> _Source extract_:
--------------------------------------------------

•   11 months ago

WIT as a transcription service

Hey fellas,
Can we use wit as a pure transcription service? I am looking for a response something like as shown below (I require the timestamps of individual words). This is like level-1 basic transcription without training. Is this possible with current wit speech API? If I understand correctly right now I get timestamps only with the entities that are extracted from the speech after training.

Quite new to the world of natural language interaction. Please let me know in case I am missing something here.

Cheers
Prateek

[
"items": [
{
"start_time": "2.23",
"end_time": "2.78",
"alternatives": [
{
"confidence": "0.9582",
"content": "morning"
}
],
"type": "pronunciation"
},
{
"alternatives": [
{
"confidence": "0.0",
"content": "."
}
],
"type": "punctuation"
},
{
"start_time": "2.79",
"end_time": "2.91",
"alternatives": [
{
"confidence": "0.861",
"content": "Who"
}
],
"type": "pronunciation"
},
{
"start_time": "2.91",
"end_time": "3.04",
"alternatives": [
{
"confidence": "0.8081",
"content": "would"
}
],
"type": "pronunciation"
},
{
"alternatives": [
{
"confidence": "0.0",
"content": "?"

--------------------------------------------------

> _Supplied material_:
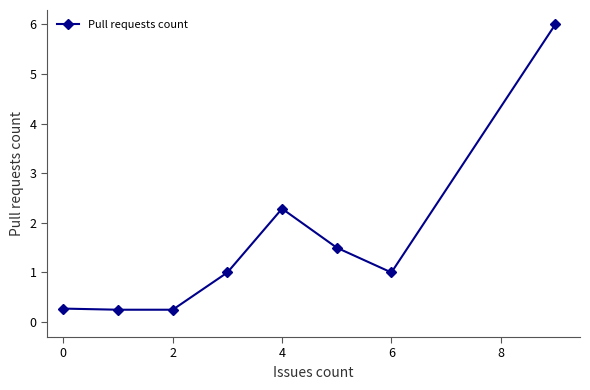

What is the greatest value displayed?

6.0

--------------------------------------------------

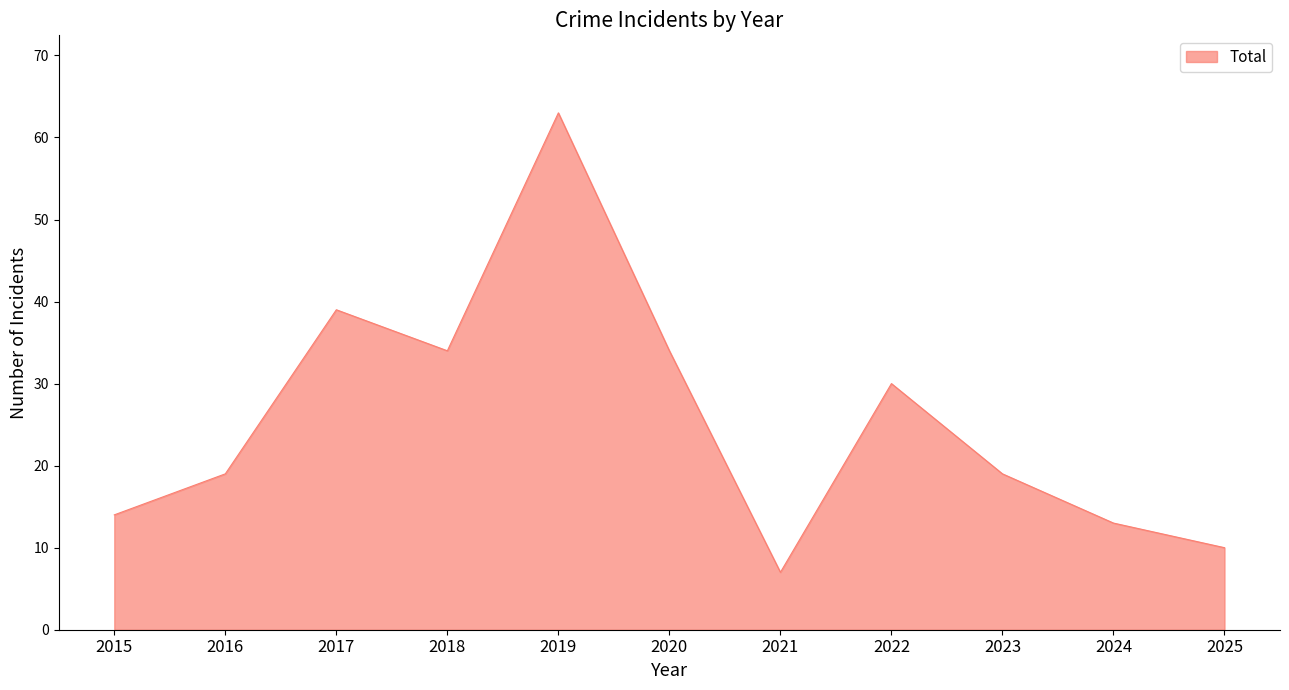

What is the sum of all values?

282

--------------------------------------------------

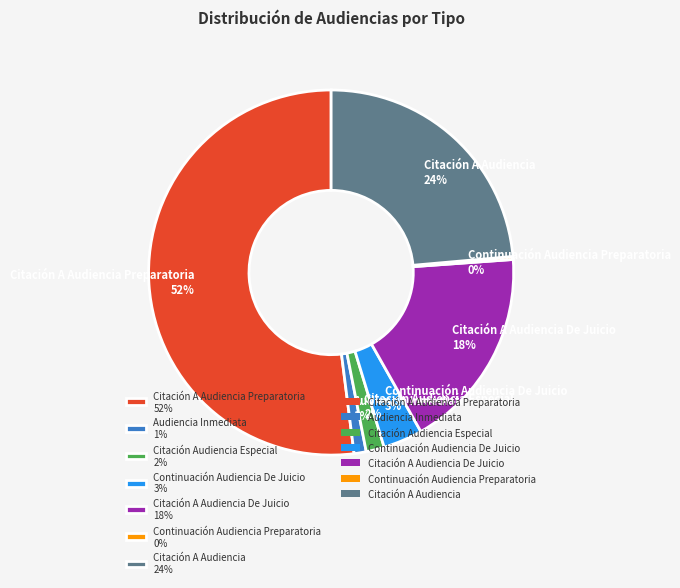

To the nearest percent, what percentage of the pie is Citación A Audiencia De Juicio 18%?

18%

--------------------------------------------------

> _Task set_:
**A.** In the Wit transcription post:
(i) What does the poster need timestamps for?
(ii) According to the poster, timestamps currently come only with what?
(iii) What end_time does the sample response give for "morning"?
**B.** Can you carry on the Wit transcription forum post from the point where it stops?
You won't need the data to answer anything here.

> _Answers for this exercise_:
**A.**
(i) Individual words.
(ii) The entities extracted from the speech after training.
(iii) 2.78.

**B.**
}
],
"type": "punctuation"
},
]

  • 2 comments

  • Manager   •   11 months ago

    Hey! Here's the answer I got for you:

    You can send an audio file to get the text wit.ai transcribes it to, but we do not break down the individual words. You can see https://wit.ai/docs/http/20200513 > "Retrieve the meaning of an audio wave" for more detail.

    Hope that helps!
    Stefanie

  •   •   11 months ago

    Thanks for your time and efforts, Stefanie.
    This is helpful but unfortunately will solve only half of my problem :) I need the individual words and their timestamp. But if it's not there, we can't help it. I will try figuring something out.

    Happy Weekend.

    Cheers
    Prateek

Comments are closed.